Oligopolistic market: The primary idea behind an oligopolistic market (an oligopoly) is that a few companies rule over many in a particular market or industry, offering similar goods and services. Because of a limited number of players in an oligopolistic market, competition is limited, allowing every firm to operate successfully.
Monopsony power: A monopsony occurs when a firm has market power in employing factors of production (e.g. labour). A monopsony means there is one buyer and many sellers. It often refers to a monopsony employer – who has market power in hiring workers. This is a similar concept to monopoly where there is one seller and many buyers
Subsistence level: A level of income that provides only enough money for basic needs. In PLUMv2, the subsistence level is defined based on the income within the country.

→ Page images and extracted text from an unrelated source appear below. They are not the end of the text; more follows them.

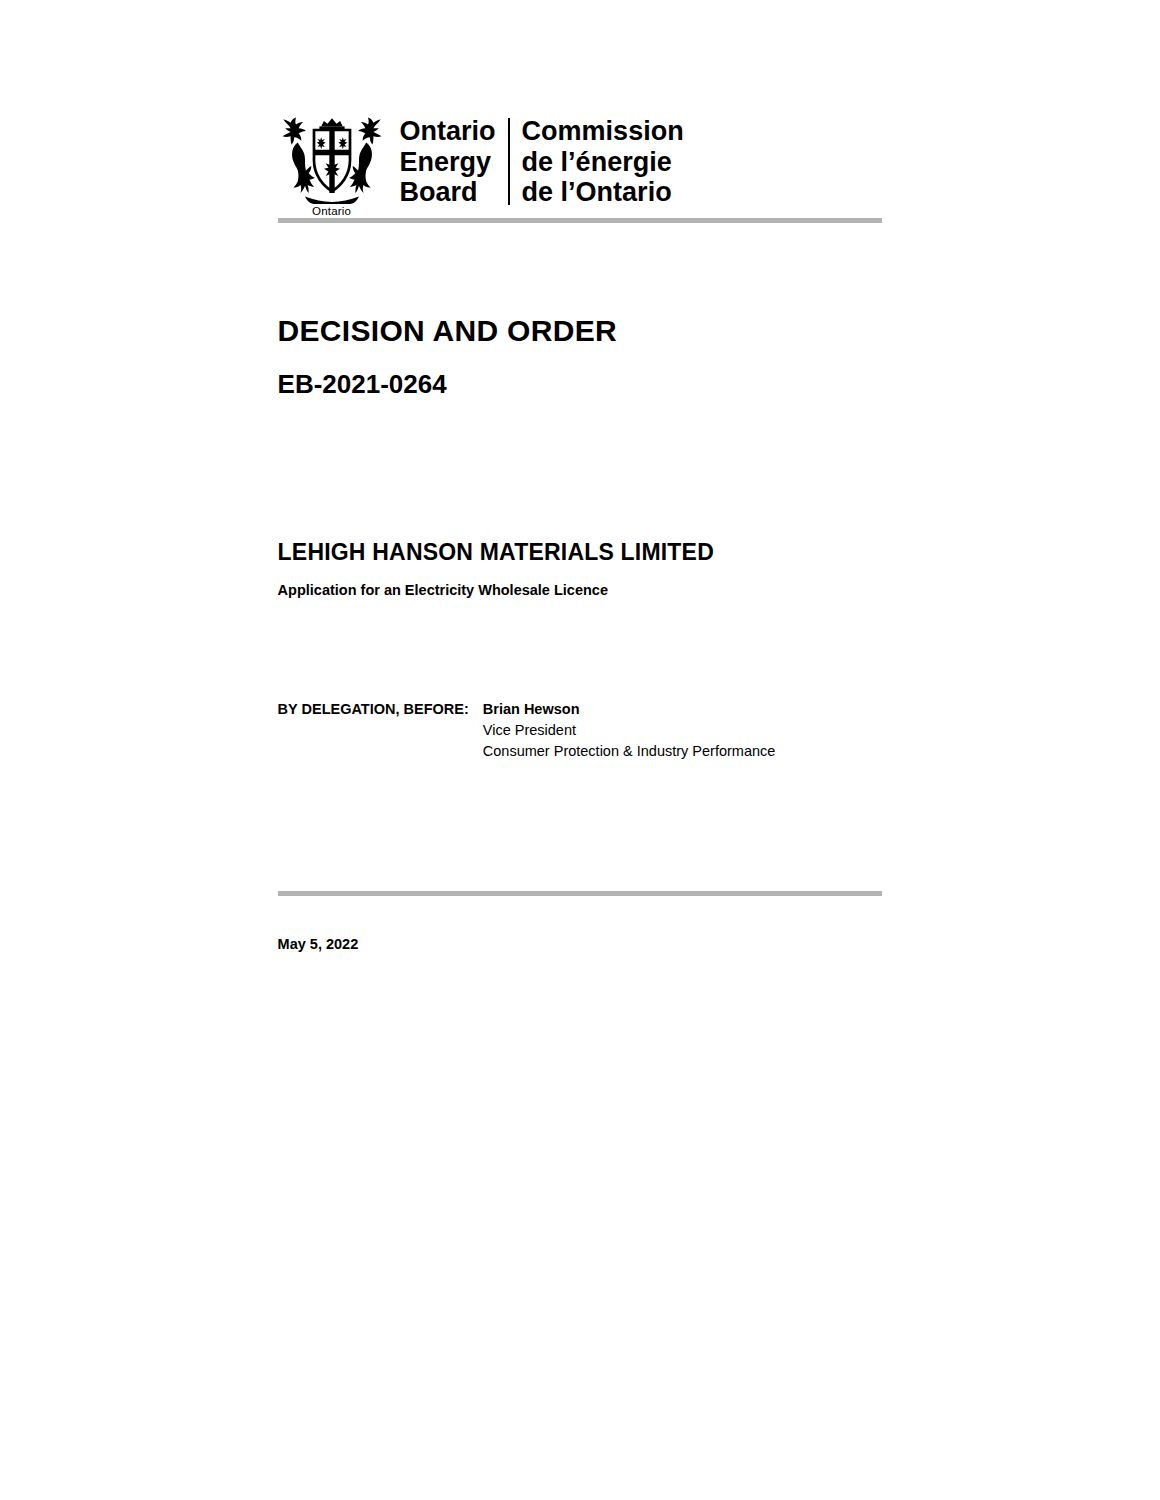Ontario
Ontario
Energy
Board
Commission
de l’énergie
de l’Ontario
DECISION AND ORDER
EB-2021-0264
LEHIGH HANSON MATERIALS LIMITED
Application for an Electricity Wholesale Licence
| BY DELEGATION, BEFORE: | Brian Hewson Vice President Consumer Protection & Industry Performance |
May 5, 2022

Discretionary income: A level of income that provides enough money so there is an amount of an individual’s income that is left for spending, investing, or saving after paying taxes and paying for personal necessities, such as food, shelter, and clothing. In PLUMv2, the discretionary level of income is calculated based on the income and the commodity prices in the international market.
Markup: Price markup is the difference between the selling price of a good or service and cost. It is often expressed as a percentage over the cost. A markup is added into the total cost incurred by the producer of a good or service in order to cover the costs of doing business and create a profit.